> **Supplied text**
Light Brigade News Article Transcript

A New England Light Brigade

We understand M. Field Fowler, Esq., and other gentlemen of this city, with the approbation of Governor Andrew and his staff, are making an effort to organize a "Light Brigade," to be composed of six hundred picked men, not under 21 or over 42 years o age, who will represent, in a military sense, the "flower of New England." It is to be made up of volunteers from the New England States, who are to be selected by the Governors of each State, and rendezvous at Springfield, Mass., as soon as possible. Each man must furnish his own horse, which must also conform to a standard fixed by the Governor of each State.

The ladies, we hear, have volunteered to raise the money necessary to uniform and equip the "Light Brigade," and it is expected the ladies of every city and town in New England will show their devotion and loyalty to the stars and stripes by raising a fund, to be called the "Ladies own patriotic fund," the wife of each Governor to act as Treasurer, and the money to be expended, or as much as may be required, for the purpose of a "Light Brigade," under the direction of the Governor of each State, and the balance to be devoted to the benefit of the families of all New England volunteers who may suffer by death or absence their relatives.

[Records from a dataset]

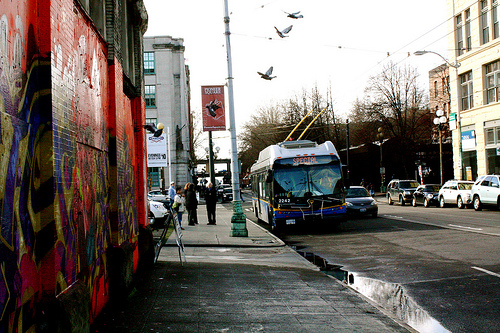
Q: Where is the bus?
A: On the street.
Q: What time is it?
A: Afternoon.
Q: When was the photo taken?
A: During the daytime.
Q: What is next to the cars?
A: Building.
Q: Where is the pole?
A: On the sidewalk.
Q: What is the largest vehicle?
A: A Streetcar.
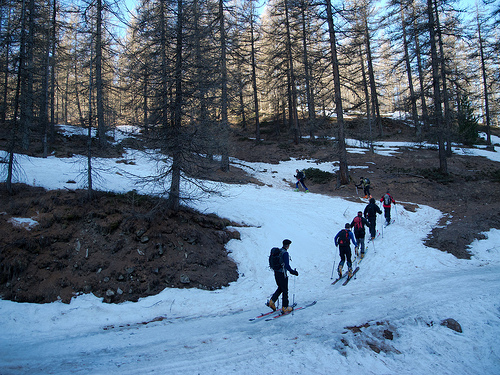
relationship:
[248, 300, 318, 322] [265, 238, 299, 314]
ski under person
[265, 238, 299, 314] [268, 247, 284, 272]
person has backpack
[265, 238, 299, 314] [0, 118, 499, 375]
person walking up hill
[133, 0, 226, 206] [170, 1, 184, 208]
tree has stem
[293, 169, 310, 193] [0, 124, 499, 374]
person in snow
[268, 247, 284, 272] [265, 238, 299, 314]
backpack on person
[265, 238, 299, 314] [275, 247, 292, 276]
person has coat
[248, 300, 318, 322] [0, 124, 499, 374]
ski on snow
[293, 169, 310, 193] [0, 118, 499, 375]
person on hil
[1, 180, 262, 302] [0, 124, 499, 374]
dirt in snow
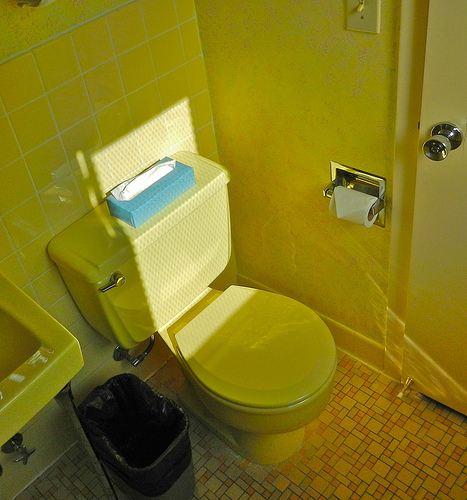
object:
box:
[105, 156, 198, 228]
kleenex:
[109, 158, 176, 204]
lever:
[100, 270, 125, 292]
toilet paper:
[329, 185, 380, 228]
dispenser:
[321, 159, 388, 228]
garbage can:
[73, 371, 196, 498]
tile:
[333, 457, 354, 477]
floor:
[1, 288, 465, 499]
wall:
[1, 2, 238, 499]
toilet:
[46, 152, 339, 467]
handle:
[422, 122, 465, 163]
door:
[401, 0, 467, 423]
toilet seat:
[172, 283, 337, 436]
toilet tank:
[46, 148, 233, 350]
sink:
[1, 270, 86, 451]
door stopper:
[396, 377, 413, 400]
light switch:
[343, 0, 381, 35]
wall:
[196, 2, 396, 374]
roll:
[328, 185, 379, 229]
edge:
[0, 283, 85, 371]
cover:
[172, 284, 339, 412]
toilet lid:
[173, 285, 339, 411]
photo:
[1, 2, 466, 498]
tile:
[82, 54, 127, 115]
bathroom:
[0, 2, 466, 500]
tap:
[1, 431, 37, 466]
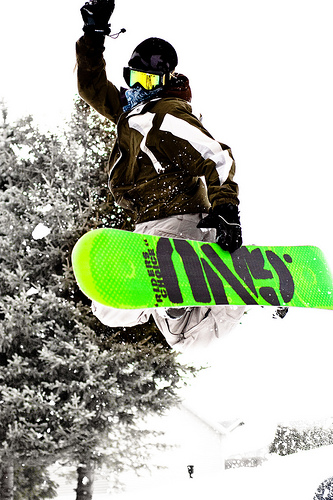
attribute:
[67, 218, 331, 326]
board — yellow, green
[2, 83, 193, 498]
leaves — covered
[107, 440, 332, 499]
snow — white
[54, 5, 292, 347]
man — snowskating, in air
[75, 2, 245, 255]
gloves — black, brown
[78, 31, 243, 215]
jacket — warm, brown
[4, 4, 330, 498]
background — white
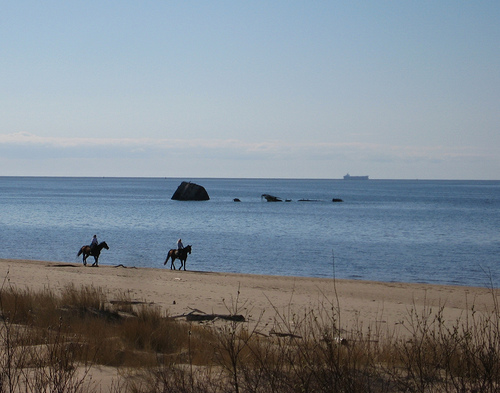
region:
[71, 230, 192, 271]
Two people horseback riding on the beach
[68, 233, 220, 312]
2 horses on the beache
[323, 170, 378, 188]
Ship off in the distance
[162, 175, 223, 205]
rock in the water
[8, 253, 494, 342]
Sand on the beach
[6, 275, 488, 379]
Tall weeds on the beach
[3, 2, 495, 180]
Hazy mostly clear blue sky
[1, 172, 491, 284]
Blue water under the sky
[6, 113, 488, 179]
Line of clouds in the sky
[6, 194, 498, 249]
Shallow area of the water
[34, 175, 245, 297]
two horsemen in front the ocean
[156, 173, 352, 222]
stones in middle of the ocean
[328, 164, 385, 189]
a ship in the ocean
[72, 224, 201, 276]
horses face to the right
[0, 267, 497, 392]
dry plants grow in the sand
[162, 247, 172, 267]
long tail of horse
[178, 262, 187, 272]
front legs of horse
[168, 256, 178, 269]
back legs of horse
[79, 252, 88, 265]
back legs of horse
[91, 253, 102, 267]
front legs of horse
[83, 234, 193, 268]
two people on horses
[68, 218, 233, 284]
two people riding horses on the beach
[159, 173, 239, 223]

> **Directive 1**
In the article on the New England light brigade, where are the volunteers selected by the governors to rendezvous?
> **Directive 2**
Resume the article about the proposed New England light brigade from the point where it stops.

> **Written response 1**
Springfield, Mass.

> **Written response 2**
This will afford the ladies a fine opportunity, by their example, to encourage and excite the brave men on New England, and share in their glory on the field of battle, especially if the "six hundred" should ever have an opportunity to charge "into the valley of death," like the famous "six hundred" of Old England, who immortalized themselves in history and poetry at Balaklava, in the Crimean war. It is not intended to call on Government for one cent, until they are accoutred, drilled and fully equipped, ready to tender their services to the President of the United States, which it is fully expected will be on or before the 4 th of July, it being impossible to obtain the accoutrements immediately.

Mr. Fowler will receive the names of volunteers at No. 46 Union Park, Boston, and it is hoped a squadron may be formed for drill in this city at once. The estimated expense of uniforms, arms, accoutrements and trappings complete is about $300 each, or say $200,000. Let their "sweethearts and wives" feel proud of them when the command is given, " Forward, the Light Brigade!" if every lady in New England has to sell her trinkets. If any money is left, it will be in good hands, and devoted to the families of all the soldiers from New England who shall suffer by the war.